_Task goal_
Should any entry hold a picture, omit that picture and copy the rest of the entry exactly.

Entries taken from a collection
BEGIN
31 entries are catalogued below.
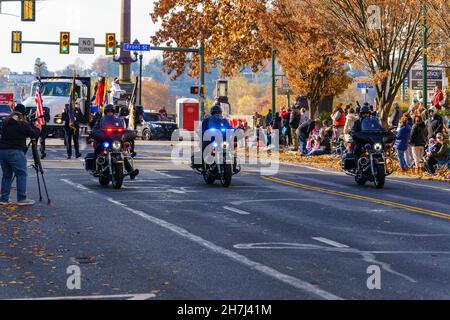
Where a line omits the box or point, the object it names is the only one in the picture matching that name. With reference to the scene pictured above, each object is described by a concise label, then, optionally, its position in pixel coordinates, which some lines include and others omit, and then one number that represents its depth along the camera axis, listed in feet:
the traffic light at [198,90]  182.66
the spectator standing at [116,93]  154.71
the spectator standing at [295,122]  143.74
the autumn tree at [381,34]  115.44
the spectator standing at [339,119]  129.80
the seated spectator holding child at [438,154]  95.22
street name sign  183.73
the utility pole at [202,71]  179.83
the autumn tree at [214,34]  180.24
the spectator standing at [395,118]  119.55
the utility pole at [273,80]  166.63
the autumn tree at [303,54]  137.80
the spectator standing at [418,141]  96.99
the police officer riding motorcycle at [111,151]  76.18
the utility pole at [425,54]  106.93
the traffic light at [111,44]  186.50
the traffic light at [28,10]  153.38
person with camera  63.98
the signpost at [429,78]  110.93
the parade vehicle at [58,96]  158.30
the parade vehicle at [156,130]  208.64
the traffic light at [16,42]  194.39
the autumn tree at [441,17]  101.50
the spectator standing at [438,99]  108.68
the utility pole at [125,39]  213.46
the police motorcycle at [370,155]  80.75
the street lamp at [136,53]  186.09
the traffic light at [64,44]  189.47
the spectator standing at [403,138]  100.37
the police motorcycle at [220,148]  77.87
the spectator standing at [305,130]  131.85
END
_Written solution_
31 entries are catalogued below.
Where a line omits the box or point, the object it names is the only one in the picture matching that name. With reference to the scene pictured above, each object is described by a concise label, then, optionally, its position in pixel coordinates, which some lines include and others omit, and then one number that represents its depth along the camera axis, listed in feet:
the traffic light at [198,90]  182.66
the spectator standing at [116,93]  154.71
the spectator standing at [295,122]  143.74
the autumn tree at [381,34]  115.44
the spectator standing at [339,119]  129.80
the seated spectator holding child at [438,154]  95.22
street name sign  183.73
the utility pole at [202,71]  179.83
the autumn tree at [214,34]  180.24
the spectator standing at [395,118]  119.55
the utility pole at [273,80]  166.63
the autumn tree at [303,54]  137.80
the spectator standing at [418,141]  96.99
the police officer riding motorcycle at [111,151]  76.18
the utility pole at [425,54]  106.93
the traffic light at [111,44]  186.50
the traffic light at [28,10]  153.38
person with camera  63.98
the signpost at [429,78]  110.93
the parade vehicle at [58,96]  158.30
the parade vehicle at [156,130]  208.64
the traffic light at [16,42]  194.39
the autumn tree at [441,17]  101.50
the spectator standing at [438,99]  108.68
the utility pole at [125,39]  213.46
the police motorcycle at [370,155]  80.75
the street lamp at [136,53]  186.09
the traffic light at [64,44]  189.47
the spectator standing at [403,138]  100.37
the police motorcycle at [220,148]  77.87
the spectator standing at [305,130]  131.85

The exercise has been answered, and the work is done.